Thomas Pico started working on 2,5 hectares in 2005 and 2006 in the vicinity of Courgis on the edge of the Chablis Appellation, an area with maybe more woods and landscape diversity than much of the rest of this wine area. Thomas decided to farm organic unlike his father who was himself a winegrower here, and he ended up convincing his father (who had 22 hectares then) to make the U turn to organic viticulture in 2007 (the family domaine was certified in 2010).

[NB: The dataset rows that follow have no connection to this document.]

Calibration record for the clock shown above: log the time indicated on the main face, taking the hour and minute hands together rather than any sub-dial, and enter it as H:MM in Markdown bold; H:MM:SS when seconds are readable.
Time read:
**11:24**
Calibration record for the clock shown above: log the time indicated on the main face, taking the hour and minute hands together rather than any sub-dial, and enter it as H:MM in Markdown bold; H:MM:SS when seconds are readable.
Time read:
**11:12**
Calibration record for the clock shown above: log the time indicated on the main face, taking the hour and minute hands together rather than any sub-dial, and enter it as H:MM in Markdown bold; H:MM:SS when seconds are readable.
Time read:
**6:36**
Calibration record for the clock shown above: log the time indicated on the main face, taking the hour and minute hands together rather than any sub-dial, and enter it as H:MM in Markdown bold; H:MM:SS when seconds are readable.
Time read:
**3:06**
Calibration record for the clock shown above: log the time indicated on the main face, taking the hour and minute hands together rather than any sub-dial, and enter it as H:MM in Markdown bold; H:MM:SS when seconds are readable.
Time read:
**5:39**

In his early years he was keeping a day job as an empoyee at his father's domaine while setting up his own wine farm. Year after year Thomas Pico grew his surface step by step, getting (mostly through rents) parcels from his relatives or acquaintances and reaching 6 ha in 2006, 8 ha in 2012 and 10 ha in 2013. At the end of this year he'll take over 5 hectates from his father, making a total of 15 hectares in total. Having started his winery separately from his father's own allowed him to farm organic unfettered on his (at the beginning) small surface and learn the different aspects of the trade like hand picking and long élevage.

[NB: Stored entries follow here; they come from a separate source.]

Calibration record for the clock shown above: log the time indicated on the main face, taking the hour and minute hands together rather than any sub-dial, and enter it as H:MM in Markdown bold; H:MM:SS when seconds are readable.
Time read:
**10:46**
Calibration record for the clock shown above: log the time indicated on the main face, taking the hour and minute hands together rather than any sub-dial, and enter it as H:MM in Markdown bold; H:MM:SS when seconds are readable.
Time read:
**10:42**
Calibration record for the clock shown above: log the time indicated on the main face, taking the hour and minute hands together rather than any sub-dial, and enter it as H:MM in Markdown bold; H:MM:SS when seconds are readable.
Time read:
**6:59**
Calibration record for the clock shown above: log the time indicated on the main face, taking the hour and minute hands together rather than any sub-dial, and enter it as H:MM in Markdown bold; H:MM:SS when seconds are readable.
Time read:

Courgis is a small village east of Auxerre and 6 km south of Chablis (the Google map oddly displays "Laroche Sa" in the place of Chablis). Courgis is also home to a small artisan winery that shines well beyond the borders : Alice & Olivier De Moor, and Thomas knows them well of course, which must have played a role in his turning to organic farming. There are still 15 winegrowers in Courgis but only two sell their wines in bottles, the rest selling to the négoce or to the big regional coopérative (which is some sort of négoce in its own kind).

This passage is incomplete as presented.